45 minutes (correct to the nearest minute)     A1

[10 marks]

EITHER

the depth stabilizes when $\frac{{{\text{d}}V}}{{{\text{d}}t}} = 0\;\;\;ie\;\;\;8.5 - \frac{{250\sqrt h }}{{\pi (h + 16)}} = 0$     R1

attempting to solve $8.5 - \frac{{250\sqrt h }}{{\pi (h + 16)}} = 0\;\;\;{\text{for }}h$     (M1)

OR

the depth stabilizes when $\frac{{{\text{d}}h}}{{{\text{d}}t}} = 0\;\;\;ie\;\;\;\frac{1}{{4\pi (h + 16)}}\left( {8.5 - \frac{{250\sqrt h }}{{\pi (h + 16)}}} \right) = 0$     R1

attempting to solve $\frac{1}{{4\pi (h + 16)}}\left( {8.5 - \frac{{250\sqrt h }}{{\pi (h + 16)}}} \right) = 0\;\;\;{\text{for }}h$     (M1)

THEN

$h = 5.06{\text{ (cm)}}$     A1

[3 marks]

Total [16 marks]

This question was done reasonably well by a large proportion of candidates. Many candidates however were unable to show the required result in part (a). A number of candidates seemingly did not realize how the container was formed while other candidates attempted to fudge the result.

Part (b) was quite well done. In part (b) (i), most candidates were able to correctly calculate $\frac{{{\text{d}}V}}{{{\text{d}}h}}$ and correctly apply a related rates expression to show the given result. Some candidates however made a sign error when stating $\frac{{{\text{d}}V}}{{{\text{d}}t}}$. A large number of candidates successfully answered part (b) (ii).

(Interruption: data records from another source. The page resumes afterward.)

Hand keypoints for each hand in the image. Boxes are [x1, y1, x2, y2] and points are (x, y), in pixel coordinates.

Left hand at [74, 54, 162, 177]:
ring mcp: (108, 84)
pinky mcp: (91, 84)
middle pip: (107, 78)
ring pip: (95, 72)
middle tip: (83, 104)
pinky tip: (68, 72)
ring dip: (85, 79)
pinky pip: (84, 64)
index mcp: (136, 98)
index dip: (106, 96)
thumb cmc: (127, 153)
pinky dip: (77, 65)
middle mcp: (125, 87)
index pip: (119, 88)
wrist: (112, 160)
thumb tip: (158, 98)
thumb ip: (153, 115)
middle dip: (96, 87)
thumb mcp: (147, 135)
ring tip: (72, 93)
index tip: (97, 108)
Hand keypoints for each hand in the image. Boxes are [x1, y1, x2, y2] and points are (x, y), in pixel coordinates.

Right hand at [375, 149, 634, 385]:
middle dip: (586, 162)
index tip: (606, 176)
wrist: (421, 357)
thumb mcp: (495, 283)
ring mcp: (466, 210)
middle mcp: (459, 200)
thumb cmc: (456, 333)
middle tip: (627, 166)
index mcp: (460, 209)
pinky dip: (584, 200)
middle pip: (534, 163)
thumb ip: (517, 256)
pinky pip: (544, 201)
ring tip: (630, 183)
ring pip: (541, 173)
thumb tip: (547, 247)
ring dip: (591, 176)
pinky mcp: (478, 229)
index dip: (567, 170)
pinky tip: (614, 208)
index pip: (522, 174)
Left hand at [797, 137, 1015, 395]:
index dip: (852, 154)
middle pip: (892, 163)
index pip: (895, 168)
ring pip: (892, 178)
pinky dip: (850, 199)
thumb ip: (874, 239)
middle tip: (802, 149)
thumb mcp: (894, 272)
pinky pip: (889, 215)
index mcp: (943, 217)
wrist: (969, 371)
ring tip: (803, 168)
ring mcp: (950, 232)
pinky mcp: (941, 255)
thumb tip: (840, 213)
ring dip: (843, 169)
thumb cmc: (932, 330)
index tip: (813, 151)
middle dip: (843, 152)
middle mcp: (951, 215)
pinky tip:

In part (b) (iii), successful candidates either set up and calculated an appropriate definite integral or antidifferentiated and found that $t = C$ when $h = 0$.

In part (c), a pleasing number of candidates realized that the water depth stabilized when either $\frac{{{\text{d}}V}}{{{\text{d}}t}} = 0$ or $\frac{{{\text{d}}h}}{{{\text{d}}t}} = 0$, sketched an appropriate graph and found the correct value of $h$. Some candidates misinterpreted the situation and attempted to find the coordinates of the local minimum of their graph.